Here is where the church needs to exercise great caution. In many ways, it doesn’t matter whether we think Britain is characterised by racism and xenophobia or not. What does matter is how the people coming into our churches perceive things. If their perception of Britain is that the country is xenophobic and racist, and potentially our churches by extension, then we need to take that seriously. Simply rebuffing their perception, or offering figures to suggest they have it wrong, is perhaps not going to incline them to the gospel. If they are faced by majority white, middle class churches with exclusively white middle class leadership teams, we are inevitably going to be starting from behind on this issue irrespective of how woke and right on we are trying to be. It doesn’t matter whether our church is racist and xenophobic (I trust it isn’t), we have to be prepared for the fact that we might be perceived that way based on our culture, style of music, leadership teams and any number of other measures.
Just imagine how you would feel walking into an entirely black or Asian church, with no other white faces around. As you speak to people, though you ostensibly speak the same language it becomes clear they use words and phrases in different ways to you. Nobody in the room is wearing the same sort of clothes as you.
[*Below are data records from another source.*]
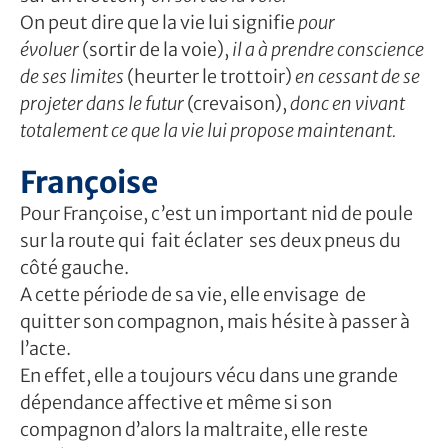
On peut dire que la vie lui signifie
pour
évoluer
(sortir de la voie),
il a à prendre conscience
de ses limites
(heurter le trottoir)
en cessant de se
projeter dans le futur
(crevaison),
donc en vivant
totalement ce que la vie lui propose maintenant.
Françoise
Pour Françoise, c’est un important nid de poule
sur la route qui fait éclater ses deux pneus du
côté gauche.
A cette période de sa vie, elle envisage de
quitter son compagnon, mais hésite à passer à
l’acte.
En effet, elle a toujours vécu dans une grande
dépendance affective et même si son
compagnon d’alors la maltraite, elle reste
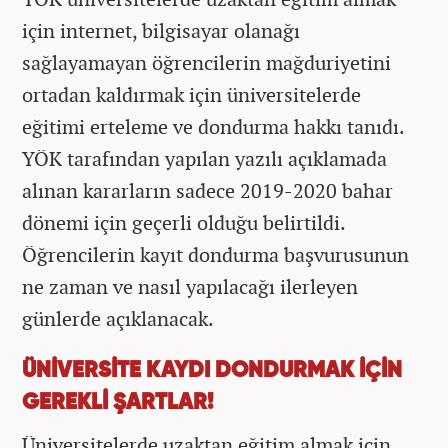
için internet, bilgisayar olanağı
sağlayamayan öğrencilerin mağduriyetini
ortadan kaldırmak için üniversitelerde
eğitimi erteleme ve dondurma hakkı tanıdı.
YÖK tarafından yapılan yazılı açıklamada
alınan kararların sadece 2019-2020 bahar
dönemi için geçerli olduğu belirtildi.
Öğrencilerin kayıt dondurma başvurusunun
ne zaman ve nasıl yapılacağı ilerleyen
günlerde açıklanacak.
ÜNİVERSİTE KAYDI DONDURMAK İÇİN
GEREKLİ ŞARTLAR!
Üniversitelerde uzaktan eğitim almak için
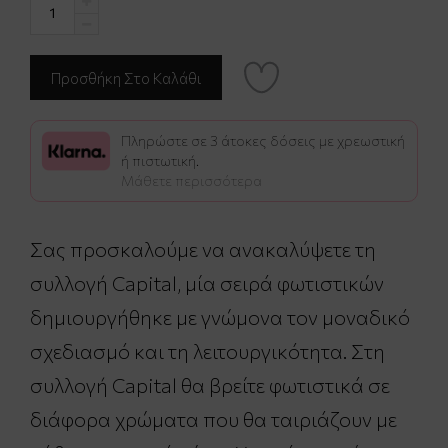
Πληρώστε σε 3 άτοκες δόσεις με χρεωστική
ή πιστωτική.
Μάθετε περισσότερα
Σας προσκαλούμε να ανακαλύψετε τη
συλλογή Capital, μία σειρά φωτιστικών
δημιουργήθηκε με γνώμονα τον μοναδικό
σχεδιασμό και τη λειτουργικότητα. Στη
συλλογή Capital θα βρείτε φωτιστικά σε
διάφορα χρώματα που θα ταιριάζουν με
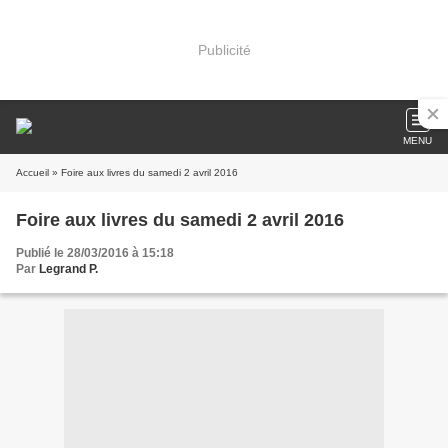
Publicité
MENU
Accueil
» Foire aux livres du samedi 2 avril 2016
Foire aux livres du samedi 2 avril 2016
Publié le 28/03/2016 à 15:18
Par
Legrand P.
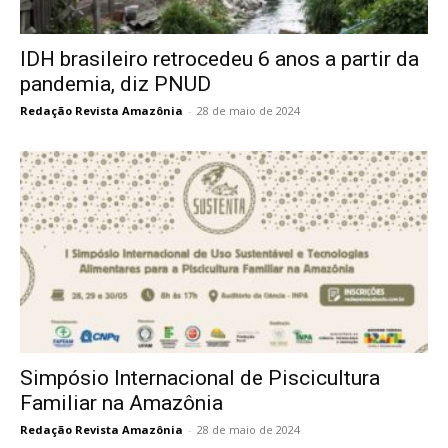
IDH brasileiro retrocedeu 6 anos a partir da
pandemia, diz PNUD
Redação Revista Amazônia
-
28 de maio de 2024
Simpósio Internacional de Piscicultura
Familiar na Amazônia
Redação Revista Amazônia
-
28 de maio de 2024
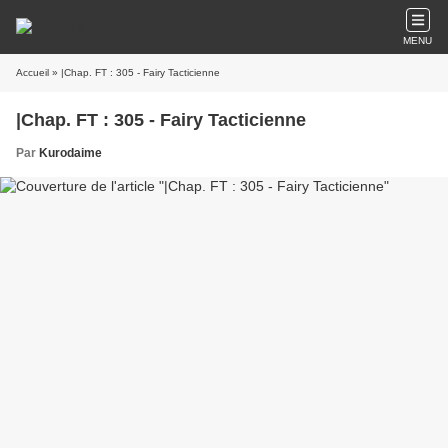
MENU
Accueil
» |Chap. FT : 305 - Fairy Tacticienne
|Chap. FT : 305 - Fairy Tacticienne
Par
Kurodaime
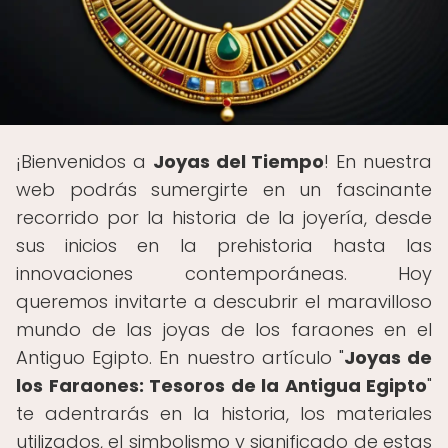
¡Bienvenidos a
Joyas del Tiempo
! En nuestra
web podrás sumergirte en un fascinante
recorrido por la historia de la joyería, desde
sus inicios en la prehistoria hasta las
innovaciones contemporáneas. Hoy
queremos invitarte a descubrir el maravilloso
mundo de las joyas de los faraones en el
Antiguo Egipto. En nuestro artículo "
Joyas de
los Faraones: Tesoros de la Antigua Egipto
"
te adentrarás en la historia, los materiales
utilizados, el simbolismo y significado de estas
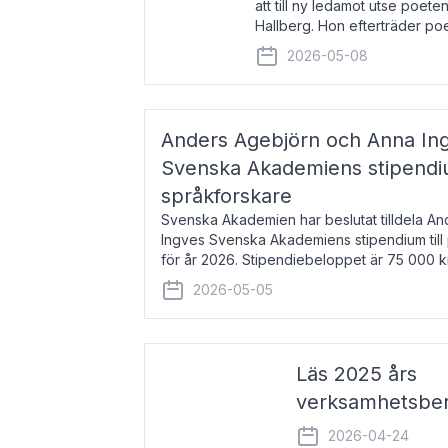
att till ny ledamot utse poeten
Hallberg. Hon efterträder po
och kommer att ta sitt inträd
2026-05-08
högtidssammankomst
Anders Agebjörn och Anna Ingv
Svenska Akademiens stipendium
språkforskare
Svenska Akademien har beslutat tilldela A
Ingves Svenska Akademiens stipendium till
för år 2026. Stipendiebeloppet är 75 000 
Agebjörn, född 1984, är universitet
2026-05-05
Läs 2025 års
verksamhetsber
2026-04-24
The topics of conversation are well outside of your usual experience and you struggle to engage. Nobody who stands up to speak or do anything in the service looks or sounds anything like you. How would you feel? Couple to that a history of discrimination of one form or another, and personal experiences of such happening to you by people outside of the church, it’s not that hard to see how this might be a very uncomfortable experience and might reinforce certain assumptions you hold (whether true in reality or not).
These are the kind of issues that many black, Asian and white working class people have to navigate everytime they step into our essentially white, middle class Evangelical churches. As I have said before, there is a limit to what we can do about what we actually are. We can’t stop being white and middle class if that’s what we are and we can’t tell our congregations to stop being so white either. But what we can do is be sensitive about how those coming into our churches from other backgrounds might feel and make every effort to mitigate those things as best we are able. Maybe then, some of them will stick around and rather than talking about how we get them to stay, we might be able to talk about how we get them into leadership.